IL EST LÀ ALORS QUE LES PORTES SONT VERROUILLÉES !
Homélie du 2ème dimanche de Pâques.
Article mis en ligne le 19 avril 2020
dernière modification le 21 octobre 2020

par Thierry Piet

A l’heure où j’écris ces mots, je ne sais pas quand nous pourrons retrouver nos églises pour célébrer ensemble l’Eucharistie et communier au Corps du ressuscité.

L’Évangile de ce dimanche nous rapporte que les apôtres sont confinés, eux aussi. Ils ont peur. Ils n’osent pas sortir. Peur d’être arrêtés, mis en prison, mis à mort comme le Maître.
Les raisons pour lesquelles nous sommes confinés ne sont pas les mêmes, mais une même peur nous habite peut-être : peur d’être contaminé, d’être malade, de mourir comme beaucoup.
Et les grandes questions métaphysiques et spirituelles surgissent. Qu’est-ce que la mort ? Qu’est-ce que la vie ? Qui suis-je dans cet univers ? Un rien peut-il m’emporter ? Qu’est-ce qui est le plus important pour moi ? Quel est le nécessaire dont j’ai besoin ? Quel est le superflu qui m’encombre ? Quelle est cette soif de relations dont j’ai besoin pour exister ? Quelle est cette solitude qui s’impose, qui me fait du bien ou qui m’isole ? Quel sens donner à tout cela, c’est-à-dire quelle signification, quelle direction et quelle saveur pour ma vie, pour notre vivre ensemble, pour l’humanité tout entière ?
Et nous tournons en rond dans nos petits espaces comme nous retournons dans nos têtes toutes ces questions au point parfois de nous déstabiliser.

Faut-il passer par cette épreuve pour découvrir ce qu’est l’homme, ce à quoi je suis appelé, tous ces gestes de fraternité et de solidarité, d’entraide et de partage comme autant de gestes de survie ou de vie tout simplement ? Un monde nouveau se cherche, l’homme renouvelé est en train de naître. On le voit dans nos maisons, on l’entend dans nos radios, on le voit sur nos écrans. Comme chrétiens, nous le croyons, mais à quel prix ! Ô certes, tout n’est pas parfait, il y a de la misère, des difficultés, et nous allons en découvrir d’autres, mais nos énergies nouvelles vont, je l’espère, se déployer pour que tous nous connaissions une nouvelle façon d’habiter notre planète, de vivre avec les autres et de se connaître soi-même. Parce que Christ est ressuscité !

Les apôtres ont connu ces grandes interrogations sur leur avenir. La tentation a été pour eux de recommencer comme avant, de reprendre leur métier tout en se disant : nous avons vécu une belle aventure… avec Jésus… pour rien ! Comme leurs cœurs devaient être bouleversés, leurs espoirs déçus ! Quelle angoisse, quel tiraillement, quel désespoir !

Et voici que Jésus se tient au milieu d’eux.

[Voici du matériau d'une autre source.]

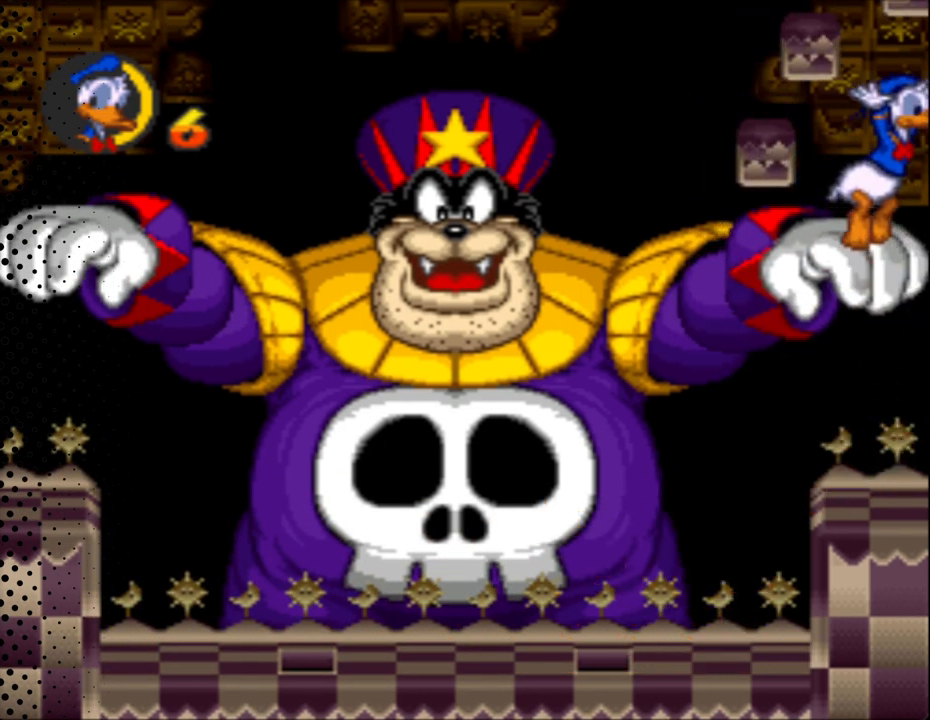
{"buttons": ["Y"], "events": [[400, "B", "up"], [433, "DPAD_RIGHT", "up"], [433, "DPAD_UP", "down"], [467, "DPAD_UP", "up"]]}
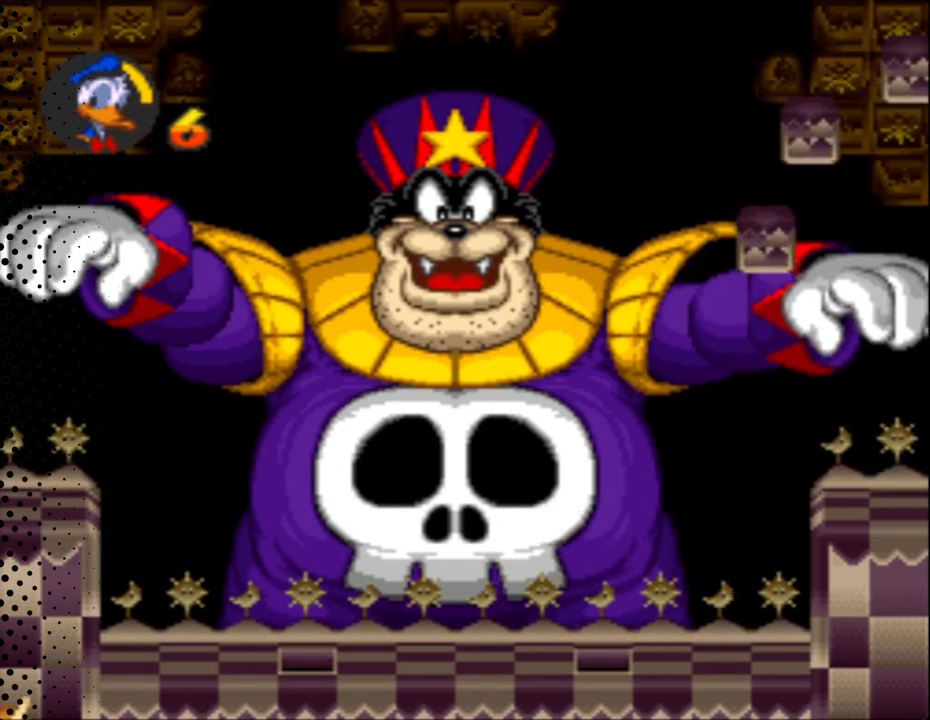
{"buttons": ["Y"], "events": []}
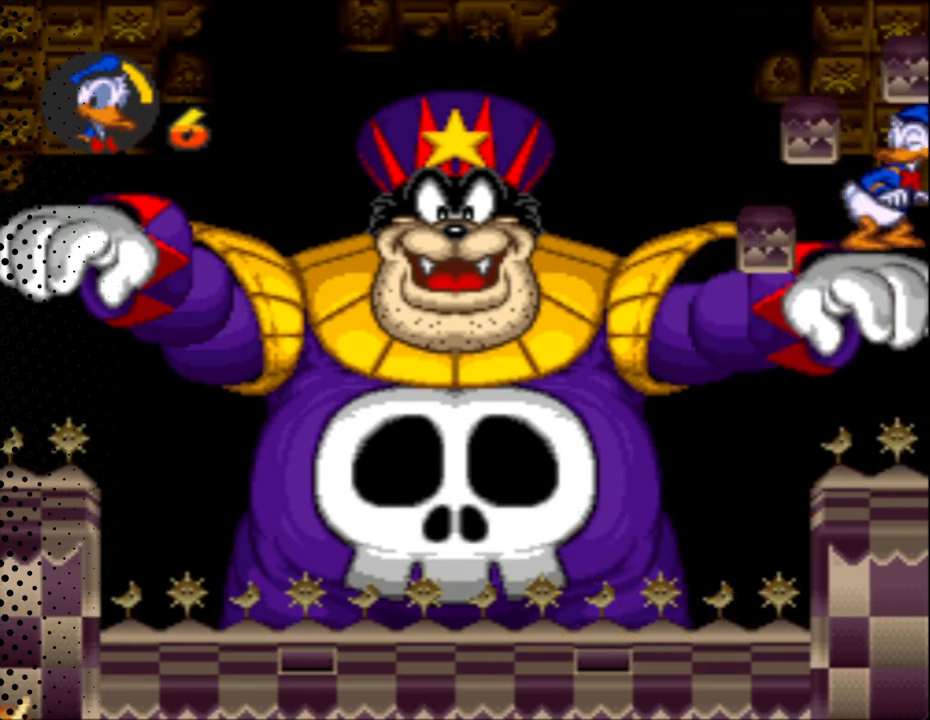
{"buttons": ["Y", "DPAD_UP", "DPAD_LEFT"], "events": [[467, "DPAD_LEFT", "down"], [500, "DPAD_UP", "down"]]}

Les portes verrouillées ne l’empêchent pas de venir. « La paix soit avec vous ! » leur dit-il. Imaginons un instant tout ce que le mot « paix » peut vouloir dire pour eux comme pour nous quand les inquiétudes pour demain sont aussi grandes que les efforts que nous faisons pour sortir de notre situation. La paix ! Absence de conflits comme il peut en exister quand nous vivons en vase clos. La paix ! Une sérénité dont nous avons besoin pour accueillir et vivre les événements avec courage et optimisme, discernement et espérance.
Jésus, le Ressuscité, vient nous rejoindre aujourd’hui comme il a rejoint ses amis le soir de Pâques. Et si nous doutons de sa présence, il reviendra dans huit jours. Tous les huit jours, il vient le dimanche pour nous rencontrer, et cette année, il franchit les écrans de nos télévisions à défaut de venir dans nos églises.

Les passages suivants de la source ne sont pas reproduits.